I have been part of many meetings recently; in which people have vented their frustrations about the number of boys active in certain groups, age ranges and/or clubs. While I do not disagree with the thinking that we need more boys in the sport - is it actually true, or is it just perception? I decided to contact +Swim Ontario for some statistics about the gender breakdown in Ontario. Full disclosure: I used only Swim Ontario for this sample group because I felt that 17,000 members is a pretty good sample size (approx. 0.1% of the total provincial population) & because no other PSO responded to my request (I am not sure why this information is not easier to find).
Total Registered Swimmers with Swim Ontario: 16,807
Non Competitive - 5763 (34.28% of Swim Ontario Registration)
Female – 3090 (53.67%)
Male - 2673 (46.38%)
As we can all see, in the non-competitve realm, the statistics are pretty well uniformed. All swimmers Swimming with a sanctioned club (non-competitve, lessons, fitness, etc) must be registered with Swim Ontario as non-competitve swimmers in order to be covered under insurance. I would assume that most of these swimmers are either in a lessons program or a fitness based program. 5763 swimmers swimming solely for the love of the activity is great; and it seems as if there is a more equal number of boys to girls in this section (only a 7.2% difference). If we are to assume that the bulk of these registrations are swim schools and learn to swim programs, having over a quarter of the total population of Swim Ontario in the development and learn to swim stage, waiting to get into competition (being sold "the Olympic Dream") is a great thing. So my question at this stage is "how many of these athletes actually make it into the competitive stream?"

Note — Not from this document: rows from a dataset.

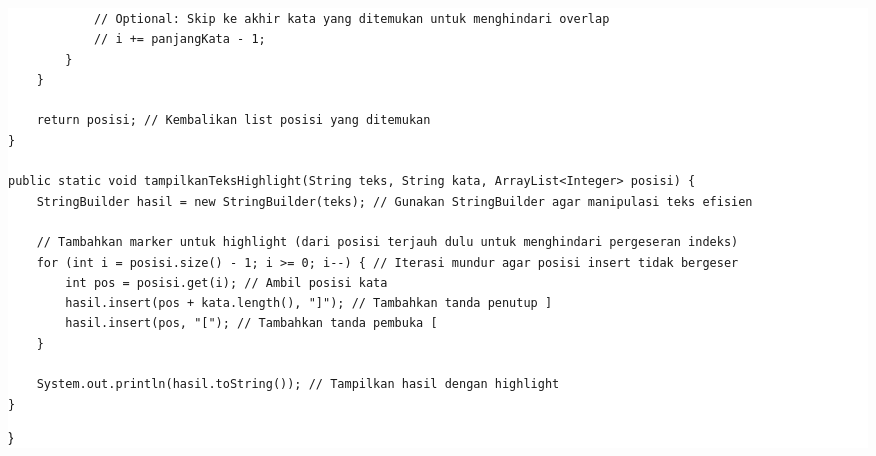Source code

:                 // Optional: Skip ke akhir kata yang ditemukan untuk menghindari overlap
                // i += panjangKata - 1;
            }
        }

        return posisi; // Kembalikan list posisi yang ditemukan
    }

    public static void tampilkanTeksHighlight(String teks, String kata, ArrayList<Integer> posisi) {
        StringBuilder hasil = new StringBuilder(teks); // Gunakan StringBuilder agar manipulasi teks efisien

        // Tambahkan marker untuk highlight (dari posisi terjauh dulu untuk menghindari pergeseran indeks)
        for (int i = posisi.size() - 1; i >= 0; i--) { // Iterasi mundur agar posisi insert tidak bergeser
            int pos = posisi.get(i); // Ambil posisi kata
            hasil.insert(pos + kata.length(), "]"); // Tambahkan tanda penutup ]
            hasil.insert(pos, "["); // Tambahkan tanda pembuka [
        }

        System.out.println(hasil.toString()); // Tampilkan hasil dengan highlight
    }
}
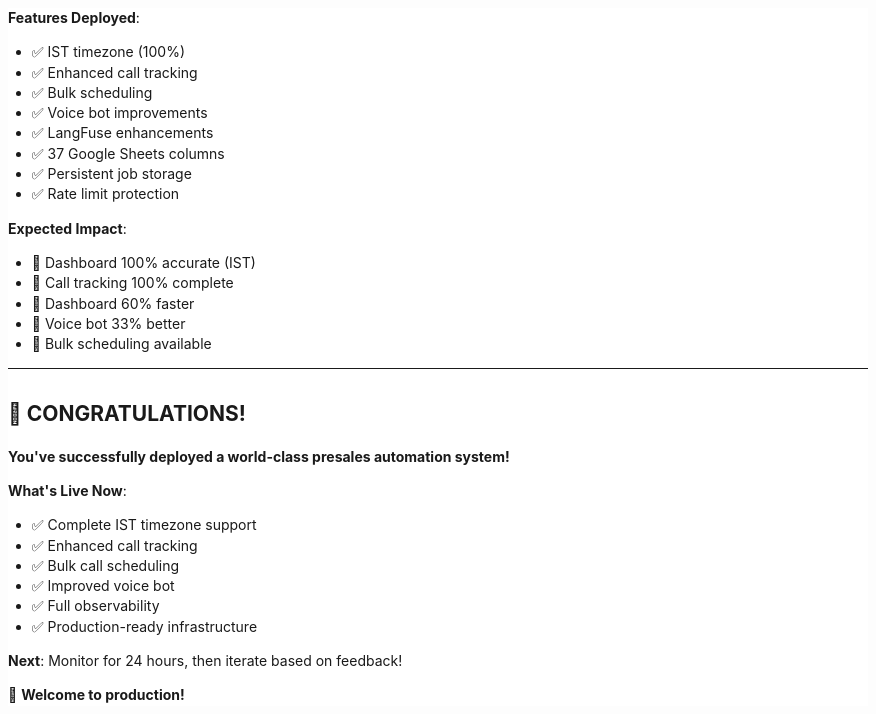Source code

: **Features Deployed**:
- ✅ IST timezone (100%)
- ✅ Enhanced call tracking
- ✅ Bulk scheduling
- ✅ Voice bot improvements
- ✅ LangFuse enhancements
- ✅ 37 Google Sheets columns
- ✅ Persistent job storage
- ✅ Rate limit protection

**Expected Impact**:
- 🎯 Dashboard 100% accurate (IST)
- 🎯 Call tracking 100% complete
- 🎯 Dashboard 60% faster
- 🎯 Voice bot 33% better
- 🎯 Bulk scheduling available

---

## 🎉 CONGRATULATIONS!

**You've successfully deployed a world-class presales automation system!**

**What's Live Now**:
- ✅ Complete IST timezone support
- ✅ Enhanced call tracking
- ✅ Bulk call scheduling
- ✅ Improved voice bot
- ✅ Full observability
- ✅ Production-ready infrastructure

**Next**: Monitor for 24 hours, then iterate based on feedback!

🚀 **Welcome to production!**

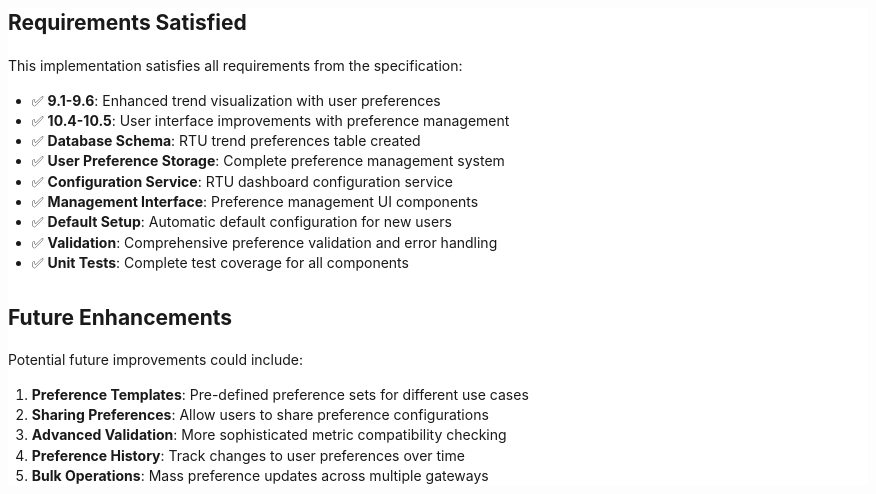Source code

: ## Requirements Satisfied

This implementation satisfies all requirements from the specification:

- ✅ **9.1-9.6**: Enhanced trend visualization with user preferences
- ✅ **10.4-10.5**: User interface improvements with preference management
- ✅ **Database Schema**: RTU trend preferences table created
- ✅ **User Preference Storage**: Complete preference management system
- ✅ **Configuration Service**: RTU dashboard configuration service
- ✅ **Management Interface**: Preference management UI components
- ✅ **Default Setup**: Automatic default configuration for new users
- ✅ **Validation**: Comprehensive preference validation and error handling
- ✅ **Unit Tests**: Complete test coverage for all components

## Future Enhancements

Potential future improvements could include:

1. **Preference Templates**: Pre-defined preference sets for different use cases
2. **Sharing Preferences**: Allow users to share preference configurations
3. **Advanced Validation**: More sophisticated metric compatibility checking
4. **Preference History**: Track changes to user preferences over time
5. **Bulk Operations**: Mass preference updates across multiple gateways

Competitive – 11044 (65.71% of Swim Ontario Registration)
Female – 6703 (60.69%)
Male - 4341 (39.31%)
Oh... I see...
Alright, so we've established that the female population of competitive swimming in Ontario is over 21% higher than boys. This means that if we make some assumptions about what the non-competitve sector is comprised of, maybe we can make some assumptions about why girls outnumber boys so much in this sport.
1.) If Swim Schools & Lessons make up 75% of the non-competitive sector, boys seems to spend longer in the non-competitive sector (diluting the number of competitive swimmers) or just do not make the jump into the competitive sector. Why? Anyone who has been to the Central Region Championships or Ontario Provincial Championships between 2008-2012 knows how few 10 & under boys there are compared to the girls. Are they taking longer in the non-competitive sector (coming in around age 10-13) or are they just not making the jump?
2.) If they're not making the jump, are they being absorbed into other sports, or are they sitting at home on the couch?
3.) If we do assume that Swim Schools & Lessons take up 75% of the non-competitve sector, then we have to also assume that 25% of that non-competitve group (about 1450 swimmers) either never entered the competitive stream or were competitive and dropped down to non-competitve. In any event, I am curious why they do not want to compete.
4.) What drives girls to be 21% more likely to be in the competitive stream than a boy? Is this a sociological thing (swimming is a girl's sport, hockey is for boys?) or a demographic thing (are there just more young girls than boys)?UPDATE: actually the population of Ontario is pretty evenly split at 50.7% female & 49.3% male.
I don't think that we have enough statistical information go really go any further than this (or even this far if we want to do more than hypothesizing), but this is a pretty interesting question - and one that I feel needs to be answered if Canada wants to move up in the world in this sport. As I have said on numerous occasions, in order for Canada to thrive in swimming, Ontario must thrive in swimming (I believe it is because of the population). If we only have 100 men over the age of 20 competing (hypothetical example, not an actual statistic), statistically, we stand only a 25% chance against a country that has over 400 men of the same age competing.
My summary is that swimming appears to be a girl dominated sport, but not a "girl's sport" at all due, to the vacancies and massive opportunity for boys of all ages. The lingering question is how to get those boys involved and how to make sure that we can bolster the number of "Olympic aged" men competing for National Team spots and training & pushing those contenders. 2:01 for 200BK* may sound pretty fast for a 13 year old boy, but for a 23 year old, it is much more obtainable.
Finally, is changing that social climate, perception of the sport, or offerings the responsibilities of SNC, PSOs or individual clubs? Regardless of whose responsibility it is, leadership is needed in order to come up with a plan... mostly because I'm not even sure that any of those people would agree on the answer of whose responsibility it is...
*200BK was won by 18 year old Russell Wood. He is pretty fast for an 18 year old, yes, but he cannot possibly be our fastest 200 backstroker, being 10 seconds off the world record. We can produce better than that, we just need the numbers.